Israel has the world’s fastest COVID-19 vaccination drive so far, allowing a large-scale view of how vaccinations affect coronavirus transmission. Investigators from Maccabi Healthcare Services, Tel Aviv-Jaffa, looked at post-injection data from 50,000 patients aged 60 years and older. They compared COVID-19 hospital admission rates and infections soon after participants received their first dose in December and two days after the second shots were administered in January.

Rates began to plummet at Day 18 after the first shot, and fell by 60% two days after the second (day 23), the study authors reported. What’s more, the results among this senior cohort matched the company’s earlier findings in all-ages study, they said. 

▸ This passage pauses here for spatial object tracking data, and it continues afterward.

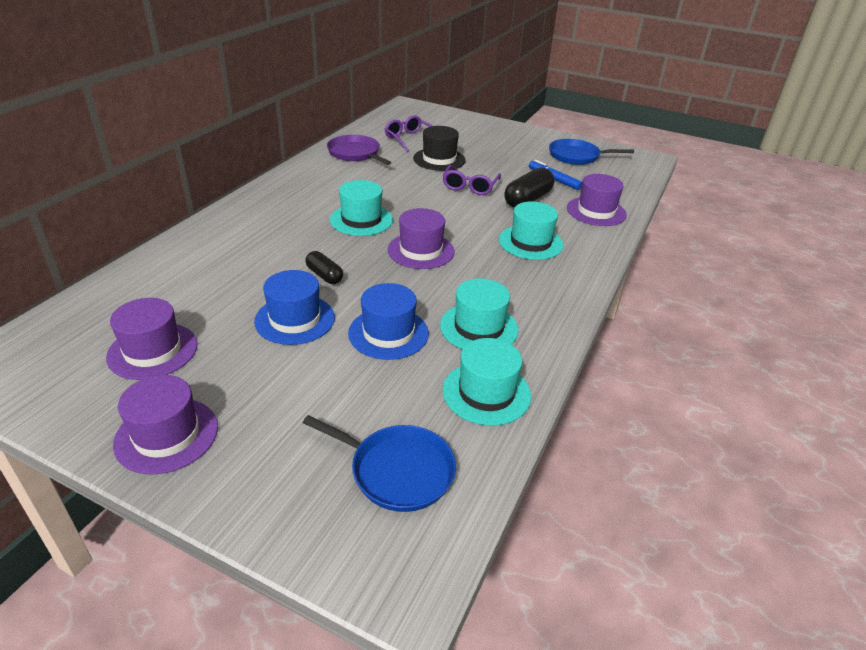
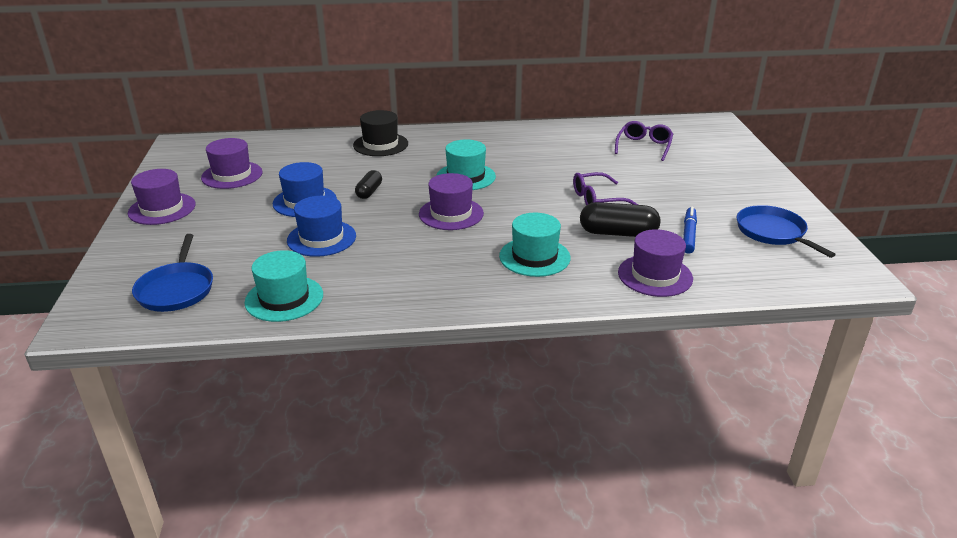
camera: 60 degrees right, 5 degrees down
purple pan [327,135,391,165] -> none
black hat [413,126,466,171] -> black hat moved to [353,110,408,156]
turquoise hat [440,278,519,349] -> none

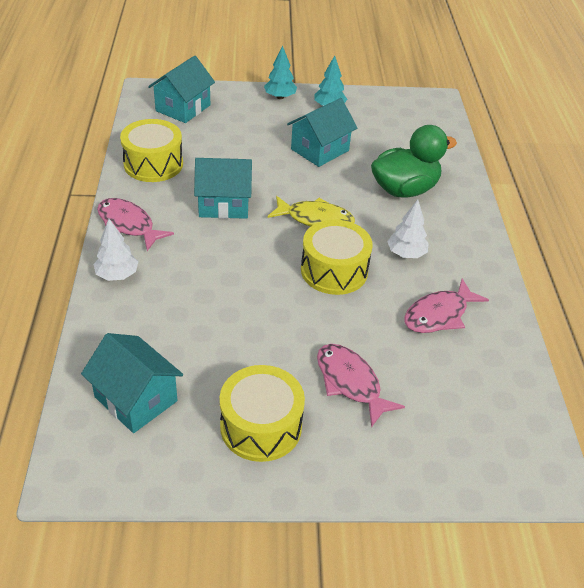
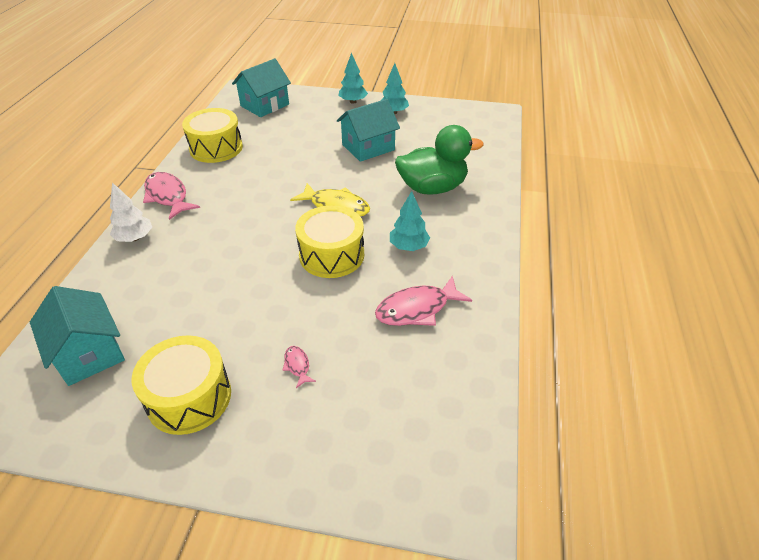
camera: 15 degrees right, 0 degrees up
turquoise house [194,158,252,219] -> none
pink fish [317,344,405,428] -> pink fish [282,346,316,388], size x0.47
white tree [387,199,428,258] -> turquoise tree [390,191,430,251]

Vaccination may not be the only reason for the drop in cases, said Galia Rahav, M.D., Ph.D., head of infectious diseases at Israel’s largest hospital, Sheba Medical Center. But the findings help at least to partly show what influence vaccination is having on infection rates when cases are high and new strains of the virus are spreading, she told The Times of Israel.

Federal authorities meanwhile are ramping up efforts to track new SARS-CoV-2 variants emerging across the world, according to the Centers for Disease Control and Prevention. The effort is in part to monitor the variants’ effect on COVID-19 vaccines, and efforts are particularly focused on the British strain B.1.1.7, which has arrived stateside and is expected by some experts to become the dominant strain in the United States by March. Officials also are tracking a variant first detected in South Africa that has not yet been detected in the U.S.

Moderna on Monday said lab studies showed its COVID-19 vaccine remains effective against the UK and South Africa variants, though it is less potent against the South Africa strain.